504 is pretty well off the street; Betty must have assumed she was beyond the prying eyes of the clap-shoulders. A gal & her pal “shooting fluid” in the wee hours with four men twice their age? Couldn’t it have been one of the wild Hollywood insulin parties so whispered about? Those diabetics and their hysteria.

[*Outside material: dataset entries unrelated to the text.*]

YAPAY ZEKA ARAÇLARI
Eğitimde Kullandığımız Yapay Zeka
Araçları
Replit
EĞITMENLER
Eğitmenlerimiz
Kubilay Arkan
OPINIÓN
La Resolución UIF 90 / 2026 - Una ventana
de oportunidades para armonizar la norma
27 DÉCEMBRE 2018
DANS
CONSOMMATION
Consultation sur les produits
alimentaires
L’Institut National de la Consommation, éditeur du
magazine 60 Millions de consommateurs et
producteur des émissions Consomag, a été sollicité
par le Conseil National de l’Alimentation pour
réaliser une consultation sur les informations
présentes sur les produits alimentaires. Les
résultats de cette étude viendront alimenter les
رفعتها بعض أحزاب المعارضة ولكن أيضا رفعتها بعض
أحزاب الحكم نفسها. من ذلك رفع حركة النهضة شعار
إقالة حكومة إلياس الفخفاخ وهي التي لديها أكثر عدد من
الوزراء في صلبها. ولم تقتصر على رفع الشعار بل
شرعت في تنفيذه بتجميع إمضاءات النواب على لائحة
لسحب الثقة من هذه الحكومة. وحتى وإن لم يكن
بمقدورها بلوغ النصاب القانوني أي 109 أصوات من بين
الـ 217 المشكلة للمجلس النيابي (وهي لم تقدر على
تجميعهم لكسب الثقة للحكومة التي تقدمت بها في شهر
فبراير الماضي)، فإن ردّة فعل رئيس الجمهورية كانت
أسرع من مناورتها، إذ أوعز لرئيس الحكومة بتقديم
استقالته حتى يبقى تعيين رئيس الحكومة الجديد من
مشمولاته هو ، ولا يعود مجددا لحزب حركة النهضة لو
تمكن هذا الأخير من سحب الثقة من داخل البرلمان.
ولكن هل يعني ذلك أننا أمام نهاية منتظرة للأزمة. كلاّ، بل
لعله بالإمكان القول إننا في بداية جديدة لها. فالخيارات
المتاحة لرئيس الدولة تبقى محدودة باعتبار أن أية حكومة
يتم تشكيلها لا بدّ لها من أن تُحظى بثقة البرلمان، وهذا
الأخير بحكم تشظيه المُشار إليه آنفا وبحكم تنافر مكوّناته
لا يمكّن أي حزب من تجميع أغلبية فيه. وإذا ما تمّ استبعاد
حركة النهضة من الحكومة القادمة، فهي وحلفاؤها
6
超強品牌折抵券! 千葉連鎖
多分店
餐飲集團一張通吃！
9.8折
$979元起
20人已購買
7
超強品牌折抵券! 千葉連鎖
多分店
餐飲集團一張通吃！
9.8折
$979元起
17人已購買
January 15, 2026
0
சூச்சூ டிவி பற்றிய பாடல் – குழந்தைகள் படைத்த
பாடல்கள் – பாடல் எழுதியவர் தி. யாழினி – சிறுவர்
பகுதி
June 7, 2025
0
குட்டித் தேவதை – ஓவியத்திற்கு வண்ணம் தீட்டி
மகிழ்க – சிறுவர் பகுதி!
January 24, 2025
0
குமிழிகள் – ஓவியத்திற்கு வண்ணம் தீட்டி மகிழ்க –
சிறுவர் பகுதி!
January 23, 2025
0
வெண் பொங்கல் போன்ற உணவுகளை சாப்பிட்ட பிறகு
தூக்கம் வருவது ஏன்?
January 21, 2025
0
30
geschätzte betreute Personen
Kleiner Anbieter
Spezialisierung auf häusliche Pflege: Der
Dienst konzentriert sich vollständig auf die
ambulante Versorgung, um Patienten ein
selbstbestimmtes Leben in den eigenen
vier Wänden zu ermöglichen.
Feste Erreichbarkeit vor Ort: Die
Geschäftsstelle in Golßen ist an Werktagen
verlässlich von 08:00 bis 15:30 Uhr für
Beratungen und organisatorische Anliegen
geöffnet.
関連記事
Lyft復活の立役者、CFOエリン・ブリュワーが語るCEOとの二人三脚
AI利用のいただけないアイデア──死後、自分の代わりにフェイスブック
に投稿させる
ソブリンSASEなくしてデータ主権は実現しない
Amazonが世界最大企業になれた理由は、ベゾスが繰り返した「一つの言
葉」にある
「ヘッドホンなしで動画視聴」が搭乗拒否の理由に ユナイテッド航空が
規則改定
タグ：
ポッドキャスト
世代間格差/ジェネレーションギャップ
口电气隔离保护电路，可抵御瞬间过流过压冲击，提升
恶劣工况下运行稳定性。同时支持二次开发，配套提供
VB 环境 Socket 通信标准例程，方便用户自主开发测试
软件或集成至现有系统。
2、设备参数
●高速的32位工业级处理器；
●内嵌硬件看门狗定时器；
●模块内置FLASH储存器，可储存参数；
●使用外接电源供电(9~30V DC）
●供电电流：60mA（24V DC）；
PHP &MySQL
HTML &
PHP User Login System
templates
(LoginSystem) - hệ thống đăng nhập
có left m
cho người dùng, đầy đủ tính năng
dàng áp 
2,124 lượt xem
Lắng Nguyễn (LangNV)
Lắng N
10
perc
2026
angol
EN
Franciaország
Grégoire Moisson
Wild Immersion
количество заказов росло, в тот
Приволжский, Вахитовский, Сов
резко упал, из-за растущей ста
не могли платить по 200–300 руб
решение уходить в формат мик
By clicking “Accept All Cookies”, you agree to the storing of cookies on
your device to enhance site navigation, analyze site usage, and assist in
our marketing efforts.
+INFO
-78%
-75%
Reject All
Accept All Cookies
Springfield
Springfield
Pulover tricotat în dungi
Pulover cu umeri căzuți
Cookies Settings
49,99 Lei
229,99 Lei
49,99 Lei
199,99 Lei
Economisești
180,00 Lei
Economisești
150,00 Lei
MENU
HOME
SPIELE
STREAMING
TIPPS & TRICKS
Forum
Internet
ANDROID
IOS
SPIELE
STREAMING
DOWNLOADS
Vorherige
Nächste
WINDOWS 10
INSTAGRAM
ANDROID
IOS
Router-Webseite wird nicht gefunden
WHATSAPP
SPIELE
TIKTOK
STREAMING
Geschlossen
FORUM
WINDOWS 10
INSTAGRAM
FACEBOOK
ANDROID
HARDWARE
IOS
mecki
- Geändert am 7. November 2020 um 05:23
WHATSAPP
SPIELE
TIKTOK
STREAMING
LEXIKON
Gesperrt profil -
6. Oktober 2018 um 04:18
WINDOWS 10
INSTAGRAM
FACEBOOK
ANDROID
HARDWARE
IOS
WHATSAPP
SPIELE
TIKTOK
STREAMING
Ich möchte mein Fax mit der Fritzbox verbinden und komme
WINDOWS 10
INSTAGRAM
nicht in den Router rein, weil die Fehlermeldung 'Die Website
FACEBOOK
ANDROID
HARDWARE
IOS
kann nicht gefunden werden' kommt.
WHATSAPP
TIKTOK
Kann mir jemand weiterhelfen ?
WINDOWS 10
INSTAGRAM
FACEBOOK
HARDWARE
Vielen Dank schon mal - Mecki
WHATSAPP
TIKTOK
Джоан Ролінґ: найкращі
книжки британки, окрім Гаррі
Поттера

Betty Thomas’ last known address. Her murphy bed and corner sink soon replaced by spa tub and skylight. Stuff that, as the slums of the future, won’t last nearly as long.

Wife Slaying Case in Court

April 1, 1947
Los Angeles

Hermenegildo G. Robles Jr., 25, scion of a Mexican soap manufacturer, had recovered sufficiently today to appear at a preliminary hearing before Municipal Judge Leo Freund. Robles stands accused of a fatal assault on his pregant, estranged wife Guillermina, 26, last February 4.

His head swathed in bandages, Robles heard testimony from his mother-in-law, Mrs. Mary Doolan, 128 1/2 W. 43rd Place, who stated that she left her home for a few minutes on that date, and returned to find her daughter dead in the bedroom.

“A few minutes later some police officers came to the house and said that Hermenegildo had shot himself,” she said. “I took them into the bedroom and said, ‘He shot her, too.'”

After shooting his wife, with whom he had quarreled about money, and from whom he had been separated for two weeks, Robles boarded a streetcar outside the home, alighting at St. Agnes’ Church at the corner of Vermont and Adams. After praying, Robles stood on the steps of the church, pulled out a .32 caliber revolver, and shot himself beneath the chin.

Officers said that they had found scribbled notes in Spanish in Robles’ pockets in which he confessed to the crime and asked forgiveness. The suspect was taken to General Hospital, and on regaining consciousness arrested.